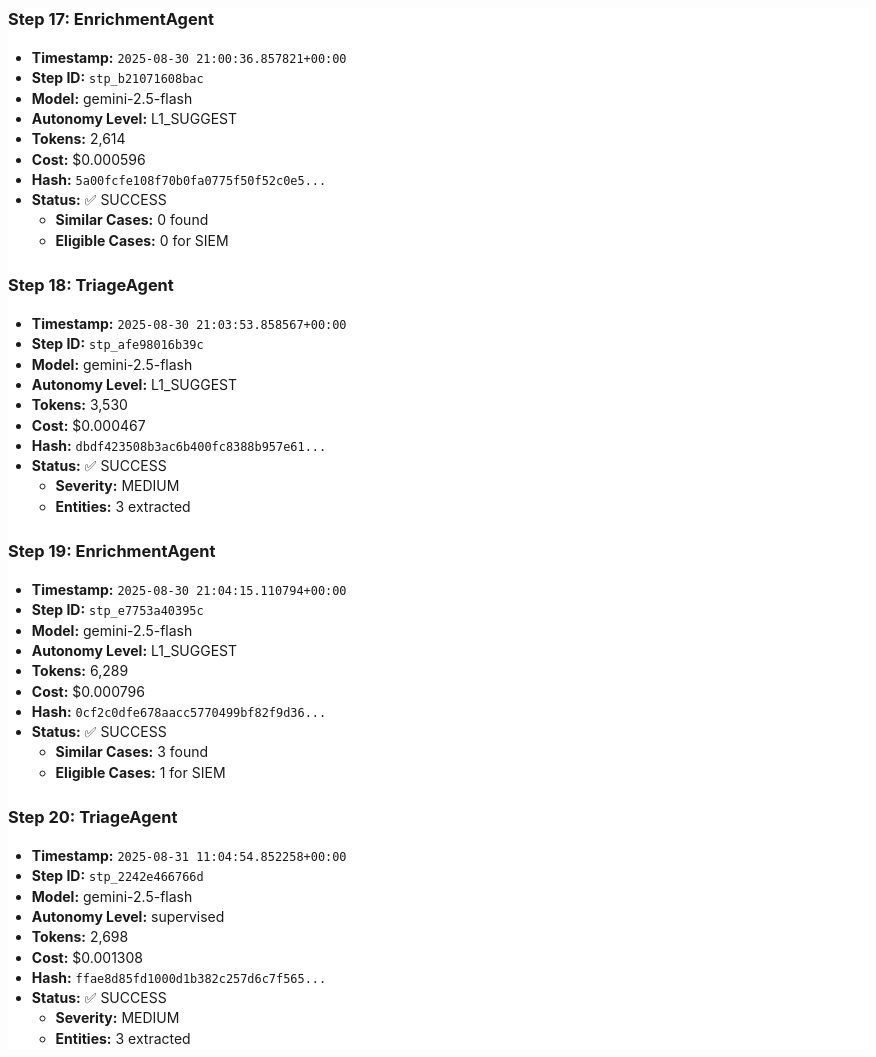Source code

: ### Step 17: EnrichmentAgent

- **Timestamp:** `2025-08-30 21:00:36.857821+00:00`
- **Step ID:** `stp_b21071608bac`
- **Model:** gemini-2.5-flash
- **Autonomy Level:** L1_SUGGEST
- **Tokens:** 2,614
- **Cost:** $0.000596
- **Hash:** `5a00fcfe108f70b0fa0775f50f52c0e5...`
- **Status:** ✅ SUCCESS
  - **Similar Cases:** 0 found
  - **Eligible Cases:** 0 for SIEM

### Step 18: TriageAgent

- **Timestamp:** `2025-08-30 21:03:53.858567+00:00`
- **Step ID:** `stp_afe98016b39c`
- **Model:** gemini-2.5-flash
- **Autonomy Level:** L1_SUGGEST
- **Tokens:** 3,530
- **Cost:** $0.000467
- **Hash:** `dbdf423508b3ac6b400fc8388b957e61...`
- **Status:** ✅ SUCCESS
  - **Severity:** MEDIUM
  - **Entities:** 3 extracted

### Step 19: EnrichmentAgent

- **Timestamp:** `2025-08-30 21:04:15.110794+00:00`
- **Step ID:** `stp_e7753a40395c`
- **Model:** gemini-2.5-flash
- **Autonomy Level:** L1_SUGGEST
- **Tokens:** 6,289
- **Cost:** $0.000796
- **Hash:** `0cf2c0dfe678aacc5770499bf82f9d36...`
- **Status:** ✅ SUCCESS
  - **Similar Cases:** 3 found
  - **Eligible Cases:** 1 for SIEM

### Step 20: TriageAgent

- **Timestamp:** `2025-08-31 11:04:54.852258+00:00`
- **Step ID:** `stp_2242e466766d`
- **Model:** gemini-2.5-flash
- **Autonomy Level:** supervised
- **Tokens:** 2,698
- **Cost:** $0.001308
- **Hash:** `ffae8d85fd1000d1b382c257d6c7f565...`
- **Status:** ✅ SUCCESS
  - **Severity:** MEDIUM
  - **Entities:** 3 extracted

§ §

EXERCISE AIM >>
Using the records above, list each line that includes "SIEM".

ANSWER TO THIS PROBLEM >>
  - **Eligible Cases:** 0 for SIEM
  - **Eligible Cases:** 1 for SIEM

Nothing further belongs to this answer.